Release of energy during electron jumps We took up the topic of particle nature of light recently.As the light is quantised when an electron jumps from higher to lower orbit it releases energy but as the energy is quantised it will release them in distinct packets.So while the electron is coming down:


*

*It's potential energy decreases as smooth fxn 

*It releases a distinct amount of energy(as seen from its optical spectra)
So the question arises what happens in between the jump.As the energy cant be released until it's sufficient to form a photon of corresponding energy,where does the energy go.
Upon asking my teacher he said it's released as radiation as electron is accelerating.But then again radiation is released as photons.
P.S.-I know elementary b.sc level maths and physics,so answers of appropriate level will be appreciated.
 A: Here's one way to think about it. 
Consider a simplified model that can be in either of two kinds of configuration. In configuration $A$, the electron is in the higher-energy orbital and no photon is present. In a configuration of type $B$, the electron is in the lower-energy orbital and one photon has been released, flying away from the atom. Both configurations are defined to have the same total energy. 
In this simplified model, the transition would be described something like this. The state starts as pure $A$. As time passes, it becomes a quantum superposition of $A$ and $B$, with the contribution of $A$ smoothly becoming smaller and the contribution of $B$ smoothly becoming larger.

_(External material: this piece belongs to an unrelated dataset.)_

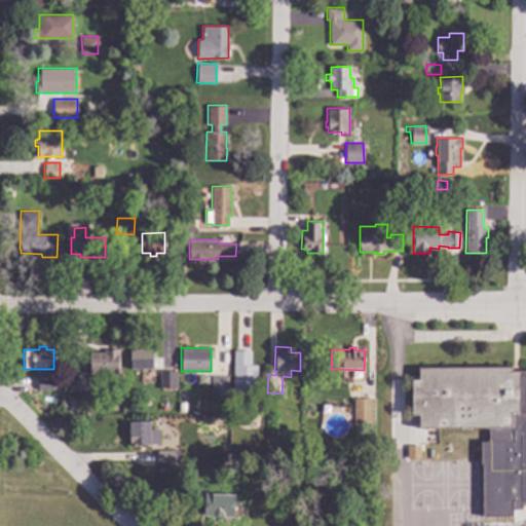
[(153,370),(129,370),(129,348),(153,348),(153,370)]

Eventually (very quickly by human standards), the contribution of $A$ is practically zero, and the state is practically pure $B$. 
The total energy is always the same, because if $A$ and $B$ have the same energy, then so does any quantum superposition of $A$ and $B$.
The process is smooth, even though we never have just part of a photon. If we measure the number of photons, we always get an integer. But when we're not measuring the number of photons, we can have a quantum superposition of different numbers of photons. I can't define these statements in a way that is both concise and satisfying, but hopefully this concise answer at least gives you an interesting avenue to investigate.